Hawaii prisons nearly ran out of food for inmates in May and are now asking for an exemption to state procurement rules to speed up purchases.
"Tension among the inmate population because of inadequate meals is rising to levels that may result in serious inmate disturbances, if not immediately addressed," the Department of Public Safety wrote in a May filing with the state Procurement Office.
The problem arose when some of the state’s solicitations for groceries and meat failed to draw enough bidders.
"The problem is we didn’t get bidders on a number of items," said Tommy Johnson, deputy director for corrections. "Being a 24/7 operation, we face a big challenge because we have to provide three meals a day."
The situation, which has been partially resolved, raises questions about a new law aimed at increasing state purchases of local agricultural products. The law may have been a factor when correctional facilities, which house 6,000 prisoners, ran dangerously low of food last month.
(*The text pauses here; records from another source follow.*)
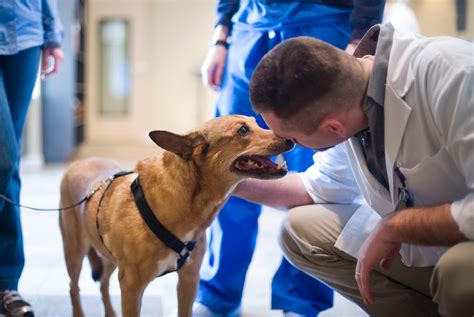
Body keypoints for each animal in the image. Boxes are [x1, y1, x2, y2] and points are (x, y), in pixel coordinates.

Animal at [59, 114, 292, 316]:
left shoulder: (189, 280)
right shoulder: (131, 287)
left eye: (256, 122)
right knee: (73, 287)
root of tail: (78, 163)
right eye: (243, 130)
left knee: (103, 284)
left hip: (107, 256)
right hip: (74, 251)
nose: (290, 138)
Act 175, which took effect last year, requires state agencies to gather competitive bids before buying food and other fresh agricultural products. The intent of the law, which also created a 15 percent preference to locally grown products in the bidding process, was to support local growers.
The prisons’ request for a procurement exemption was withdrawn June 1 after the Procurement Office told the agency the request was too broad. Johnson said the prisons were recently able to secure vendors for certain meat items. However, an exemption is still needed so contracts for certain grocery items can be awarded.
Department of Public Safety management practices may have contributed to the problem, said Aaron Fujioka, state Procurement Office administrator.
"Frozen meat and rice are very (competitive)—you should never run out of those," he said.
The new procurement law may have affected the Department of Public Safety’s ability to procure fresh produce, Fujioka added.
The new law, which was intended to help local farmers, could actually be hurting them. When state agencies were not required to conduct competitive bidding for agricultural products, they could choose to purchase all their food from local companies without considering mainland bids.
The new law draws more mainland competition. Also, competitive procurement could hurt local farmers who are unwilling or unable to participate in state procurement processes.
Dean Okimoto, owner of Nalo Farms and former Hawaii Farm Bureau president, said Act 175 may have been premature. The bureau and the state Department of Agriculture pushed for the change hoping farmers would form co-ops to seek large state contracts.
That hasn’t happened, Okimoto said. Meanwhile, some state agencies are having difficulty securing food.
"I’ve heard about some of the problems getting enough food from local farmers," Okimoto said. "I know it’s a problem."
Local growers should be able to meet much of the fresh food needs of agencies such as state prisons, Okimoto said. However, Act 175 may need changing to make that connection stronger, he said.
The Department of Public Safety’s Johnson said the agency did all it could to award contracts in a timely manner. The warning of food shortages and prisoner unrest were precautionary and aimed at alerting the state Procurement Office to the danger of running out of food, he said.
"I don’t think it was overstated," Johnson said. "I think we were trying to convey the importance of the issues at hand."